In my view, there are two types of regex golfs -- ones with clear patterns that test if you understand regex (most of the ones here ) and ones where you match random lists of words (The subtitles of Star Trek films to Star Wars). Neither of these make for good problems for this site.
The first type are fun problems, but probably too close-ended for this site -- most people familiar with regex instantly will write out the straightforward answer when there's a clearly optimal answer (e.g., the first four problems on http://regex.alf.nu/ where you can see the pattern quickly)). Occasionally, you can modestly improve upon the straightforward solution. E.g., to the powers problem (#13 at http://regex.alf.nu) (matching the string x^(2^i) where i=0,1,2,...,10) has a straightforward 45-char solution:
^((((((((((x)\10?)\9?)\8?)\7?)\6?)\5?)\4?)\3?)\2?)\1?$
but code golfing it you can reduce it to 43-char ^(((((((((xx?)\9?)\8?)\7?)\6?)\5?)\4?)\3?)\2?)\1?$
. Also, if you don't mind picking up some matches not in the positive set (but not in the specifically negated set), you can reduce it to at least 38 characters with ^(xx?|xxxx|x{8}|x{16}|x{32}|(x{64})*)$
(which matches a string of 192 x's, despite 192 not being in the form 2^(2^i). But again, rather quickly you reach the best solution as there are only a few ideas to really use.

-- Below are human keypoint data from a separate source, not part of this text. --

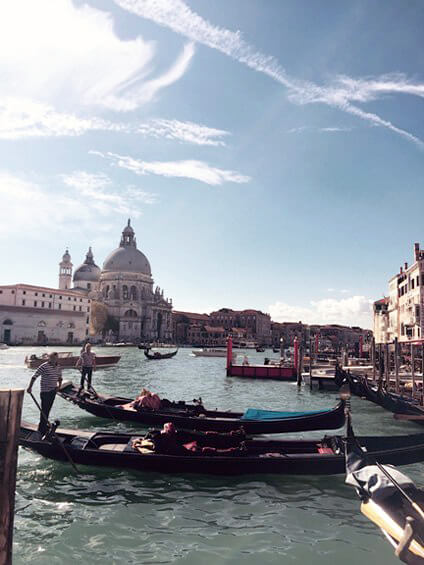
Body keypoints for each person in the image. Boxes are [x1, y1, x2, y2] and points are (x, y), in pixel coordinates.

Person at [27, 352, 62, 436]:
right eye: (52, 358)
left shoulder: (58, 367)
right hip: (45, 391)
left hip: (53, 391)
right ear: (49, 358)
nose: (54, 360)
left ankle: (43, 426)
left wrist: (59, 387)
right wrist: (30, 387)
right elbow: (34, 376)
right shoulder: (44, 366)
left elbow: (60, 378)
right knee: (44, 410)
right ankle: (41, 428)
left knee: (48, 409)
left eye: (55, 358)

The second type of matching one list without matching a second list of random items is silly. Doing it by hand is going to be significantly worse unless you use custom-written tools (that may not do all the work for you; e.g., you suggest clauses by looking at the words not matched so far). The other problem is the second type will generally be uninsightful or clever as you are so constrained (must use a regex and must match these words). While the problem is NP hard, the problem size is also quite small and humans are also bad at NP hard problems.
I'd have no problem with their being one regex golf problem of the random list type, but I don't think there should be many of them. Each code golf problem of distinct lists is often quite similar, similar to how it makes sense to allow "Calculate 6*9 in different bases" (reference to hitchhiker's guide to the galaxy question and answer), but it wouldn't make sense to repeat the question many times with different products.